Ele se levantou e começou a correr pela margem do rio Tigre, longe do monte do Purgátorio. Correu até chegar no deserto, ele passou por dunas e rolou areia abaixo. Grypho o seguiu pelo ar, mas sem saber o que fazer, optou por manter distância do ser.
Depois de horas caminhando, o ser chegou em um Oasis. Lá tinha uma uma rocha com uma caverna, ele se aproximou de uma pequena nascente e enfiou a cabeça, sem ao menos ver, que ali morava um tigre-persa e ali, era o seu bebedouro.
O tigre rosnou e começou a caminhar na direção do ser, mas ele nem se deu o trabalho de se levantar, apenas se virou, encarou o animal e o tigre desmaiou.
Passaram se décadas, daquele ser vivendo ali. Com o tempo, adquiriu certa inteligencias que o Grypho ensinou para ele. Mas a maior mudança foi quando uma caravana de camelos, na passagem pelo deserto, parou justo naquele Oasis para abastecer os cantis vazios.
- Quem vem lá? - pergunta o ser que habitava a caverna.
- Meu bom Alá, quem está ai? - pergunta o homem que guiava os camelos.
- Apenas, eu! - diz o ser que devagar, começa a sair da caverna.
- O que é você? - o homem se espanta ao ver o tamanho da criatura. - É mais alto do que o maior guerreiro de minha aldeia.
- Tudo o que eu sei, é que sou a mistura do que um dia foram dois.
- Como assim?
- Chega de perguntas... homenzinho, aqui quem diz sou eu!
- Desculpe, não quis invadir seu Oasis, venho de muito longe, estou voltando para casa e tenho sede.
- Parta imediatamente, não aceito visitantes!
- E por quê não?
- Não quero saber de suas perguntas, apenas parta!
- Perdoe-me, mas minha curiosidade é minha inimiga. Diga, por que vives nesse Oasis?
Grypho vê a oportunidade e intervem em sua verdadeira forma.
- Não ouviste o grande? Parta! - diz Grypho pousando próximo à nascente.
- Eu vejo, mas não acredito. Es um grifo?
- Es tão burro quanto curioso? - caçoa o ser alado
- Perdão, não quero irrita-los, apenas tenho sede.
- JÁ TE MANDEI PARTIR! - grita o ser enquanto pisa firme no chão.
As areias que cobriam o oasis, se levantam ao céu formando uma parede de areia. o gigante começa a rosnar e a grunhir.
- Meu senhor..- senta o homem no chão, enquanto tira um embrulho da bolsa. - ..Por quê não te sentas e me conta tua história, divido contigo meu mantimento. Enquanto eu tiver comida, você não me mata e me conta vossa história.
O gigante se acalma e as areias voltam ao solo, ele se aproxima se senta frente ao bom homem.

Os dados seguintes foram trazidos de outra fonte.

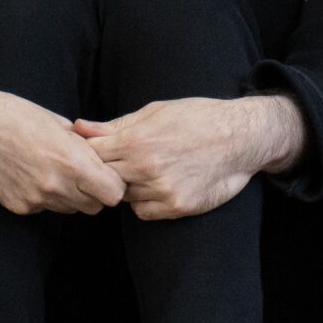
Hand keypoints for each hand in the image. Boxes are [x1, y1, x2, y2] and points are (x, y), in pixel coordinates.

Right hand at [0, 69, 124, 217]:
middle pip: (94, 206)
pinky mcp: (17, 206)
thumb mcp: (61, 124)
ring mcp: (34, 199)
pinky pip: (45, 208)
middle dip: (96, 193)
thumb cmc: (20, 116)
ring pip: (70, 209)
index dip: (115, 185)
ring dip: (72, 197)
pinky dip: (47, 198)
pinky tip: (35, 176)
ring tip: (59, 172)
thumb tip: (106, 159)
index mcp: (72, 160)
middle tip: (87, 175)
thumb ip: (85, 146)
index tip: (109, 175)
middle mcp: (54, 184)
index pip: (113, 193)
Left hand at [73, 94, 300, 221]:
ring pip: (124, 197)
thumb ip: (116, 125)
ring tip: (152, 169)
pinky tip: (163, 183)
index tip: (98, 153)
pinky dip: (146, 201)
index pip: (91, 155)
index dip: (91, 154)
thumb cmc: (199, 117)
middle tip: (126, 162)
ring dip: (130, 186)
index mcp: (136, 140)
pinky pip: (143, 211)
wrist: (243, 137)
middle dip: (108, 172)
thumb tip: (79, 127)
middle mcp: (145, 168)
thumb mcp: (157, 111)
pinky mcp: (176, 207)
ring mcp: (160, 190)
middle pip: (104, 179)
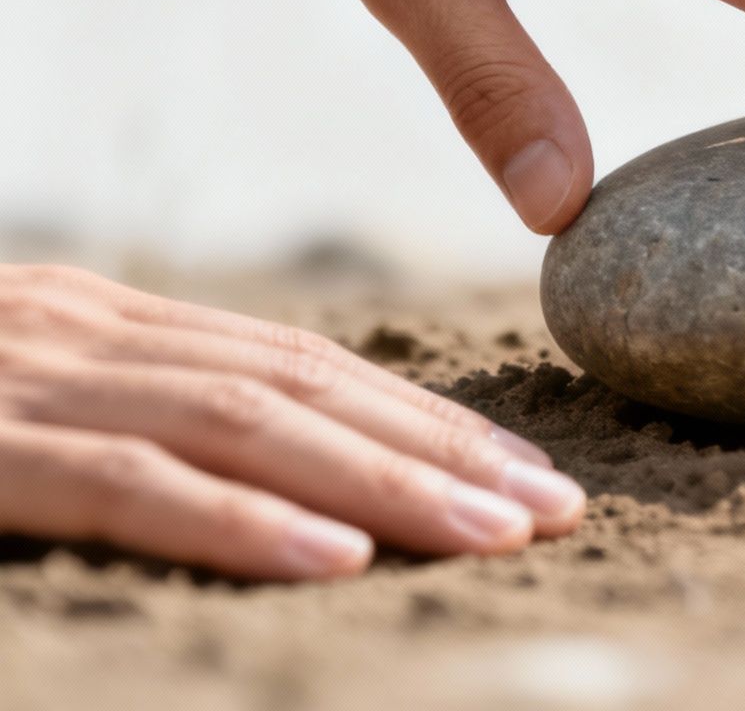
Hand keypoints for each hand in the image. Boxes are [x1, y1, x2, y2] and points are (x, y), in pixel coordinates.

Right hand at [0, 265, 583, 579]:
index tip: (522, 469)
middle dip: (440, 450)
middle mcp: (83, 332)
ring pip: (246, 424)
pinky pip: (127, 484)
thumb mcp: (13, 404)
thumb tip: (267, 481)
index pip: (297, 364)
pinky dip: (240, 520)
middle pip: (301, 385)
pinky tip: (334, 557)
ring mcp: (31, 381)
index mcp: (101, 322)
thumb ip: (121, 420)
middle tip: (555, 506)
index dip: (419, 419)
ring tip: (495, 532)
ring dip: (385, 483)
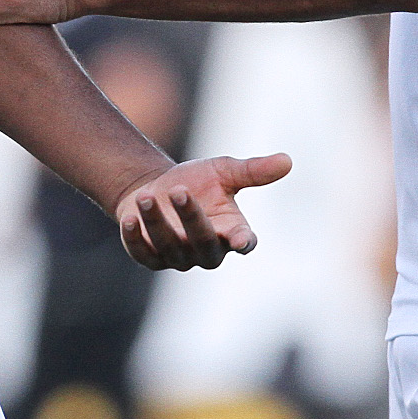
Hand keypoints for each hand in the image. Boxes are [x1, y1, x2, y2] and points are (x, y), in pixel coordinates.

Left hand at [114, 153, 292, 269]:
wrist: (156, 188)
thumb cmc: (198, 182)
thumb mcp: (224, 171)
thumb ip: (253, 171)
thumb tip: (287, 160)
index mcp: (231, 231)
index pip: (242, 242)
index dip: (242, 241)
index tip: (241, 239)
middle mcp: (206, 250)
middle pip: (202, 242)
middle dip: (190, 217)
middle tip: (179, 191)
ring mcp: (178, 257)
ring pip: (169, 245)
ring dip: (156, 221)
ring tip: (145, 195)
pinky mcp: (150, 258)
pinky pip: (143, 253)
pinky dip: (135, 238)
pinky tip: (129, 219)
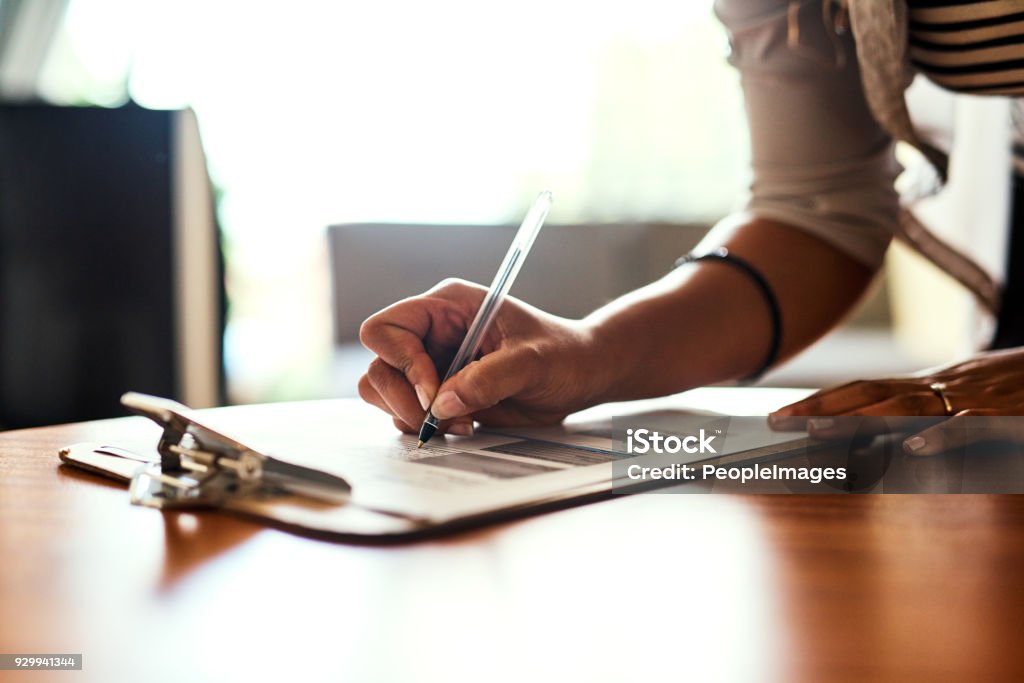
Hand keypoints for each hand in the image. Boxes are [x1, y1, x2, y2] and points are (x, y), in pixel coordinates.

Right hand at [358, 279, 599, 435]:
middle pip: (379, 366)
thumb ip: (488, 379)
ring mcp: (432, 364)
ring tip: (458, 423)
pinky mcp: (440, 394)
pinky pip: (405, 413)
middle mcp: (431, 333)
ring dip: (411, 417)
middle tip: (439, 420)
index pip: (386, 328)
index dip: (402, 363)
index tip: (434, 392)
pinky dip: (426, 427)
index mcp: (447, 307)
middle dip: (402, 400)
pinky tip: (464, 426)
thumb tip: (441, 405)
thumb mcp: (533, 362)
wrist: (581, 375)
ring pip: (384, 392)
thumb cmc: (563, 354)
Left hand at [768, 347, 1023, 454]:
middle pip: (869, 394)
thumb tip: (882, 434)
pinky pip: (967, 427)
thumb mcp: (964, 395)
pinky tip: (911, 448)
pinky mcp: (1003, 416)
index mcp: (927, 383)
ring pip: (905, 406)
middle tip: (778, 422)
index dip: (820, 400)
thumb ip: (924, 411)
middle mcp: (939, 385)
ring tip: (817, 429)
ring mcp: (968, 399)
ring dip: (858, 418)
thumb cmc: (1016, 385)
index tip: (780, 416)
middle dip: (820, 407)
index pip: (862, 388)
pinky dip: (939, 437)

- Não posso te contar, o que nem mesmo eu sei. - fala calmamente o ser.
- Mas eu posso, divida em três que lhe contaremos. - diz o Grypho.
- Tenho o suficiente para nós. Por favor, junte-se. - diz o homem. - Como te chamas grifo?
- Grypho. - responde.
- E você? - pergunta o homem ao gigante.
- Ele não tem nome, não lhe foi dado. - diz o grifo.
- Eu pai era grego e minha mãe árabe, estou dizendo isso por que meu nome é Rajul Tritos. É bem engraçado o meu nome, quer dizer, o Terceiro Homem. - diz o Homem. - Gostaria de um nome, senhor?
- Seria bom. - diz o gigante.
- E eu já tenho o nome perfeito. Você...
... à partir de hoje se chamará, Joldrin!